Extracted page text data:
^^^^^^^^

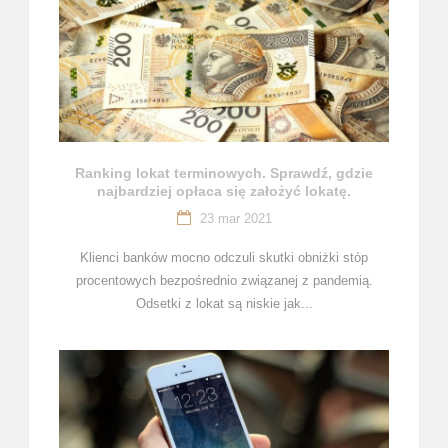
Ranking lokat terminowych. Sprawdź, gdzie
najbardziej opłaca się założyć lokatę.
23 mar 2021
Klienci banków mocno odczuli skutki obniżki stóp
procentowych bezpośrednio związanej z pandemią.
Odsetki z lokat są niskie jak...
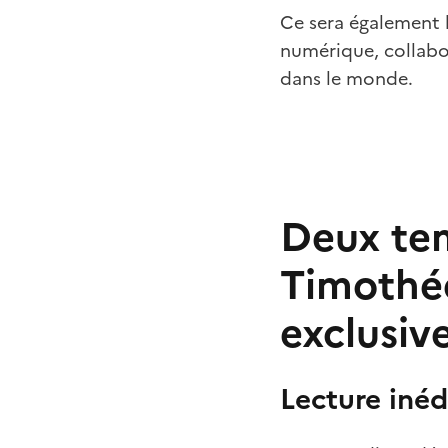
Ce sera également 
numérique, collabora
dans le monde.
Deux tem
Timothée
exclusiv
Lecture iné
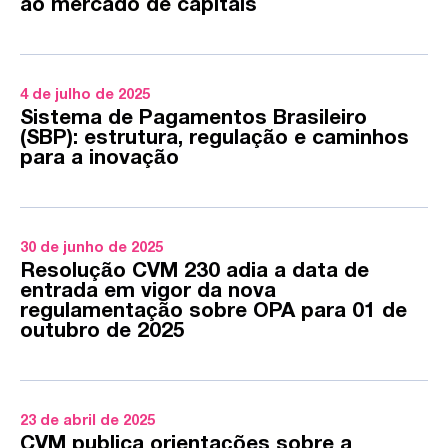
ao mercado de capitais
4 de julho de 2025
Sistema de Pagamentos Brasileiro
(SBP): estrutura, regulação e caminhos
para a inovação
30 de junho de 2025
Resolução CVM 230 adia a data de
entrada em vigor da nova
regulamentação sobre OPA para 01 de
outubro de 2025
23 de abril de 2025
CVM publica orientações sobre a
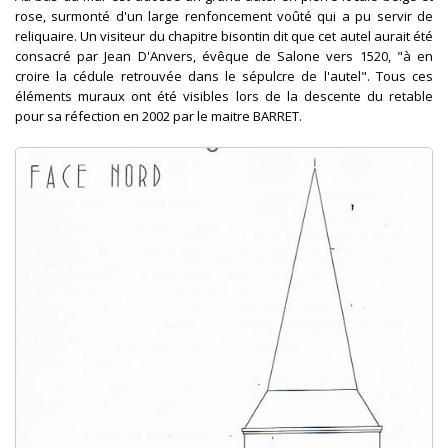
rose, surmonté d'un large renfoncement voûté qui a pu servir de
reliquaire. Un visiteur du chapitre bisontin dit que cet autel aurait été
consacré par Jean D'Anvers, évêque de Salone vers 1520, "à en
croire la cédule retrouvée dans le sépulcre de l'autel". Tous ces
éléments muraux ont été visibles lors de la descente du retable
pour sa réfection en 2002 par le maitre BARRET.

^^^^^^^^

WORK TO COMPLETE: Reproduce the lines from the start of the records up to and including the line with "CVM publica orientações sobre a", leaving the pictures out of your answer.

EXPECTED ANSWER:
Ranking lokat terminowych. Sprawdź, gdzie
najbardziej opłaca się założyć lokatę.
23 mar 2021
Klienci banków mocno odczuli skutki obniżki stóp
procentowych bezpośrednio związanej z pandemią.
Odsetki z lokat są niskie jak...
Ce sera également 
numérique, collabora
dans le monde.
Deux tem
Timothée
exclusiv
Lecture iné
ao mercado de capitais
4 de julho de 2025
Sistema de Pagamentos Brasileiro
(SBP): estrutura, regulação e caminhos
para a inovação
30 de junho de 2025
Resolução CVM 230 adia a data de
entrada em vigor da nova
regulamentação sobre OPA para 01 de
outubro de 2025
23 de abril de 2025
CVM publica orientações sobre a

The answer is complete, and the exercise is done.